“The goal is to provide a guide for future growth of the department and also to respond to what our community says is important for parks, trails, programs and preservation,” she said.
The public input process, which began with a series of meetings in November and continues May 2-4, will culminate in the Austin Parks & Recreation Long Range Plan, a document with hundreds of pages of information about what goals the city will keep in mind while developing and working on parks and recreation-related projects for the next 10 years, McNeely said.
North Austin resident Joan Ivy, who helped coordinate with the city and her neighbors to form Alderbrook Pocket Park, said she hopes the long-range plan will include goals for making communication with the parks department more streamlined so that areas of the city with high need for green space, such as hers, can receive more support.
“It’s brought some of the neighbors together,”Ivy said. “I’ve met people who I’m not sure I would have met any other way. As soon as we put in the trail and the sidewalk, the next day people were walking on the trail with their dogs.”
The last long-range plan was published in 2010 and included goals such as making current and future parks more environmentally sustainable, said Kimberly McKnight, the department’s program manager for the long-range plan.
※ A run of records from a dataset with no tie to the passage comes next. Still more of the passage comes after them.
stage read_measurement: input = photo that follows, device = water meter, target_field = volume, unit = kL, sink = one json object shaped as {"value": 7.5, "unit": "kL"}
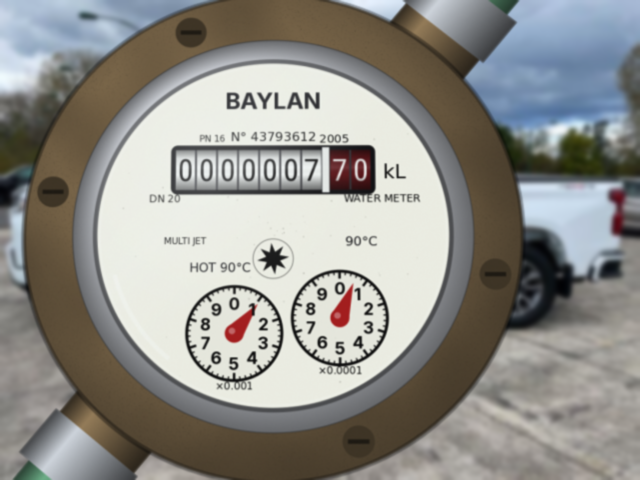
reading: {"value": 7.7010, "unit": "kL"}
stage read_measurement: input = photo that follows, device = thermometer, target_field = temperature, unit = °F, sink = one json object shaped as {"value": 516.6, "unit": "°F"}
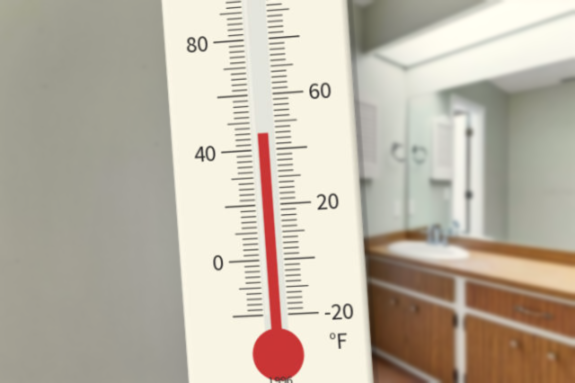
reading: {"value": 46, "unit": "°F"}
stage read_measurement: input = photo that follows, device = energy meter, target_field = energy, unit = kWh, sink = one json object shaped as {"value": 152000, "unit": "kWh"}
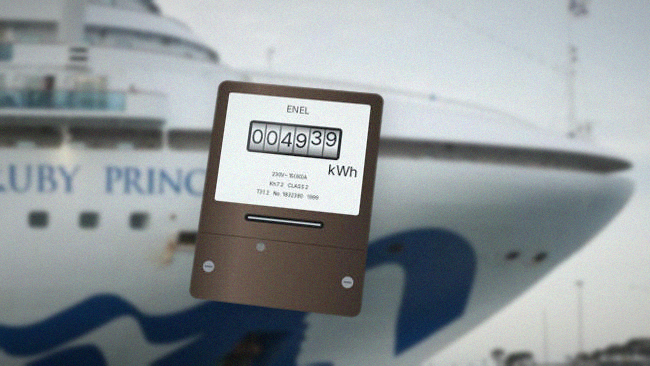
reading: {"value": 4939, "unit": "kWh"}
Projects in North and Northwest Austin included the creation of Bull Creek District Park’s master plan, the creation of Copperfield Park on Yager Lane, and improvements to the Shoal Creek and Northern Walnut Creek Trails.
The Austin Strategic Mobility Plan, the Austin Strategic Housing Blueprint and 2040 citywide comprehensive plan Imagine Austin all are taken into consideration in the development of the long-range plan as well.
The community engagement process for the long-range plan involves public input meetings, focus groups and pop-up events throughout the city.
At each meeting community members are presented with demographic and population data as well as some of the goals the parks department hopes to abide by, such as a 2016 directive from City Council that parkland should be within a quarter mile of all residents in the urban core and a half mile for residents outside of it.
While community contribution is an important aspect of the plan, demographic reports and other studies of the city also help guide efforts in areas of town where residents may have less availability to participate in meetings, McKnight said.
“Community input is just one piece,” she said. “But I think it’s really important to note that if we did everything solely on community input then it would be a case of the squeaky wheel getting the grease every time.”